The Jewelry Casket by Patricia Smallwood

Trigger warning: Gore.


With the music, I awake. 

It is like I unfold from myself, away from myself. My skirt is powdered and full: pink tulle which never seems to loose shape. Sometimes I wish it would. Sometimes I wish I could escape this wretched place and dance in a rabid way. Something wild. Something where my soft slippers are covered in dirt and adventure. Run to a place I can let my hair run down my shoulders. Do something, anything, but dance. 

And yet, I cannot.

Once again, I am pulled away from these thoughts and into the careful steps of the routine. En pointe en attitude, here I stand—one leg propped above the knee. Un jeté, un rond de jambe. My feet are numb. The ribbons tied over my calves dig into my skin. I cannot look down. I must wear my painted smile and leap and twirl. I must always keep the neck long, stretching it so my jugular bobs against my flesh. I imagine it bursting. Slitting my throat as it is finally free. How can none of the audience see it? My bloody vein lurching like a slug across the dark wood. I want to scream. I am looking at my left hand extended as far as I can reach, my neck leaking gore down my costume, and they applaud. Of course, this is all in my head. 

Their hands slap together painfully. It is nearly enough to drag me from the music. Nearly enough for me to hop off this stage and run. But I keep dancing. Dance as sweat beads down my brow and my calves hurt. My shoulders hurt the most. I need to keep them down; it makes the whole scene look relaxed. I am anything but relaxed. My shoulder blades are flexed like wings, the leotard nearly as tight as my slippers. Typically, I can let the music take me away to some calm place, and there was a time when that calm place was this same stage. The applause and the music. My heart would flutter when that song came on—the gentle notes crescendoing into the dramatic reveal. I danced alone, and I loved it. I was the star of the show. The only thing accompanying me were the jewels strewn about, thrown by my adoring fans. 

They would leave and sometimes, I would keep dancing. For hours on end. And then the music would stop, and I would sleep. At first, I dreamed of nothing. A vacant abyss, where my thoughts would remain empty and I had no need to worry or think or dance. Some time went by, and I dreamt of the music. In my innocence, I considered this a blessing. After dancing to it for so long, it became my favorite tune. It didn’t take long for the melody to become cacophony. Every note like a scratch on slate, like the piano was made of animal bones instead of ivory. It was then I became fully aware of the balancing act I was playing at. There was no leaving the stage. If I left the stage, it would all come crumbling down, wouldn’t it? Even as my bones grew weary and the scars on my feet became too numerous to count, there was no leaving the stage. There was nothing else my body was meant for. Dance had broken me down, the music had made me dive head first, but what else could I do?
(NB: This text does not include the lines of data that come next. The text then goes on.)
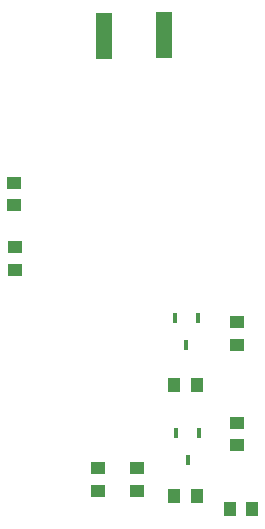
<source format=gbr>
G04 DipTrace 3.0.0.2*
G04 BottomPaste.gbr*
%MOIN*%
G04 #@! TF.FileFunction,Paste,Bot*
G04 #@! TF.Part,Single*
%ADD47R,0.017717X0.033465*%
%ADD55R,0.051181X0.043307*%
%ADD57R,0.043307X0.051181*%
%ADD61R,0.051969X0.151969*%
%FSLAX26Y26*%
G04*
G70*
G90*
G75*
G01*
G04 BotPaste*
%LPD*%
D61*
X856588Y2175596D3*
X1056982Y2177565D3*
D57*
X1351103Y599103D3*
X1276299D3*
D55*
X556168Y1610389D3*
Y1685192D3*
D47*
X1093496Y1236339D3*
X1168299D3*
X1130898Y1145788D3*
X1097701Y852331D3*
X1172504D3*
X1135103Y761780D3*
D55*
X1299213Y1220473D3*
Y1145670D3*
D57*
X1164701Y1010701D3*
X1089898D3*
D55*
X1299213Y885827D3*
Y811024D3*
D57*
X1164504Y641331D3*
X1089701D3*
D55*
X836701Y733701D3*
Y658898D3*
X966536Y734252D3*
Y659449D3*
X561024Y1470473D3*
Y1395670D3*
M02*

</source>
I leave the stage, and I will be dead. I will exist in no one’s memory. 

With this realization came the nightmares. The abyss fills with colors and images. In one, I twist my ankle on stage en pointe, and the crowd boos. They throw their roses like spears, but by the time they get to me, all the petals have fallen and it is hundreds of floral knives cutting across my flesh and skinning me alive. In another, finishing my arabesque, the music stops and I am standing—one leg stretched far beyond the other and then my body can’t take it anymore. I crumple like a piece of paper to the stage. In all these dreams, my body was no longer in existence. It becomes something weak and pathetic, like my scarred feet are all I am made up of. But there is no time to awake from these nightmares. The music never stops. Every note became something to fear, is the audience in awe or will they tear me alive piece by piece, their own Christ upon a pedestal, and I dance dance dance, it is a death sentence to stop, an impossibility to stop—I know dance more than I know my breath. 

I slept, but I can not know for sure when I awoke. 

It is no longer a dance for my soul, it is a dance for you. I have heard this tune many times before, and your face lights up with delight. I used to love to delight you. When the stage felt like glass shards and my body like my own killer, I looked to your face and gathered enough strength to finish the routine. There is no other path for me. I cannot leave this stage, and I learned this from you. 

This is my routine. It is no longer the dance. It is pleasing you. You, whom I hate, whom I must love. It is a hate so strong, for it was spawned by love—and this cycle will repeat. I must force myself to love you once more. Perhaps that will take the nightmares away. 

This is my routine.


Patricia Smallwood is an Emerson student studying Writing, Literature and Publishing. She was born and raised in Massachusetts and loves to workout, practice witchcraft, and travel. Her favorite genres to write are fantasy, horror, science fiction, and surrealist fiction. Trish has published a dark fantasy trilogy under the pseudonym T. Strange, and is currently working on her fourth book. Her goal is to delight, disturb, and inspire.